Serpentwithfeet, Deacon (Secretly Canadian, 2021)
Peut-on être déçu qu’un musicien aille mieux ? C’est une question qu’un auditeur se pose régulièrement quand, après avoir plongé corps et âme dans le gouffre des émotions amoureuses déçues ou des drogues créatives creusé par un musicien, c’est tout d’un coup la lumière et le plaisir de vivre qu’il expose au grand jour. Deacon, le deuxième album de l’Américain Serpentwithfeet, 32 ans, renouvelle ce vieux dilemme en jouant une musique à l’opposé complet de son prédécesseur, le remarquable Soil paru en 2018. Tourbillon de soul électronique noire, ce débarquement était alors un disque trempé dans les larmes, les ruptures dramatiques et les meubles jetés par la fenêtre. Soil était un pur disque de soul à chialer mais aussi un disque rénovateur du genre, où la voix très pure de Serpentwithfeet se débattait pour ne pas se laisser submerger par un labyrinthe de son qui ajoutait à l’épuisement des sentiments.

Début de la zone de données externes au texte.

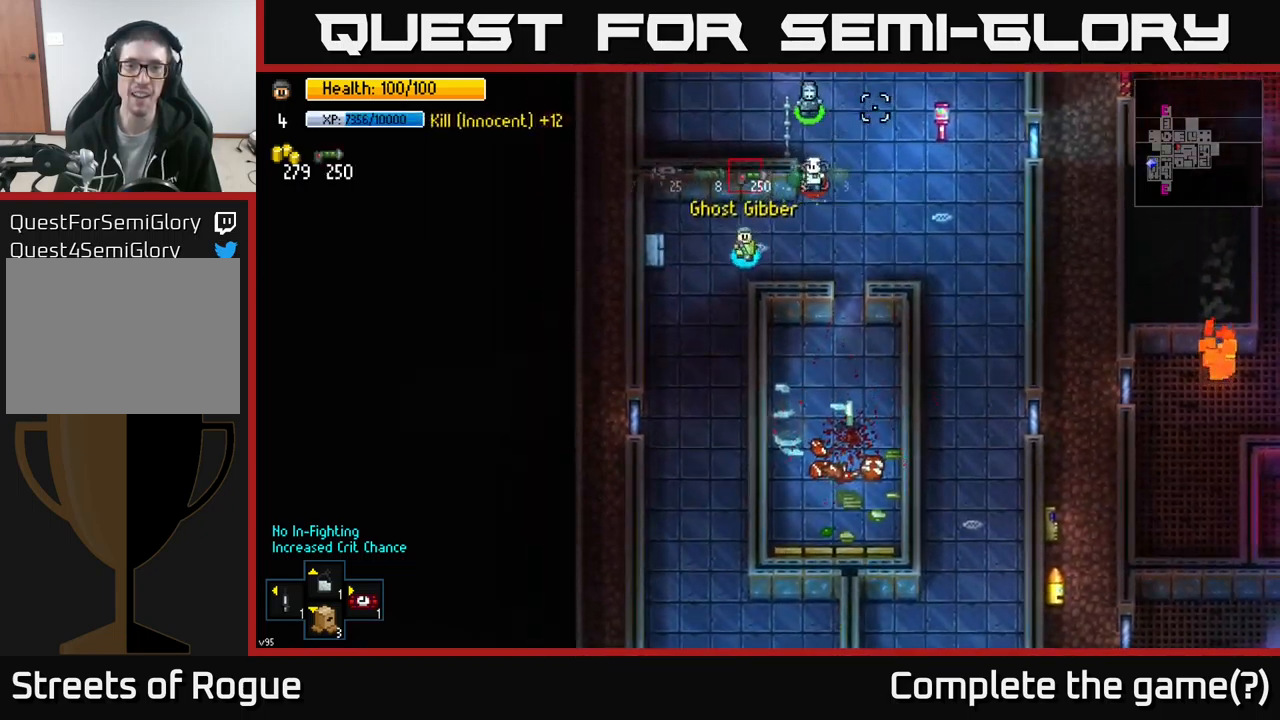
{"dt_ms": 500, "buttons": ["R1"], "left_stick": "down-left", "right_stick": "up-right", "events": [[133, "R1", "down"], [150, "left_stick", "center"], [217, "R1", "up"], [350, "R1", "down"], [400, "left_stick", "down-left"], [417, "R1", "up"], [500, "R1", "down"]]}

Josiah Wise dans le civil, Serpentwithfeet a décidé de tout inverser pour Deacon, d’enregistrer un disque qui s’interdit les chansons de rupture et les déceptions pour célébrer plutôt les joies et ce qui marche. C’est la lumière après la nuit, dans un élan biblique totalement assumé dès le titre du disque Deacon, diacre en français, où Wise revendique la position de cet assistant de l’église, petite main humble chargée de faire tourner les rouages de l’église chrétienne.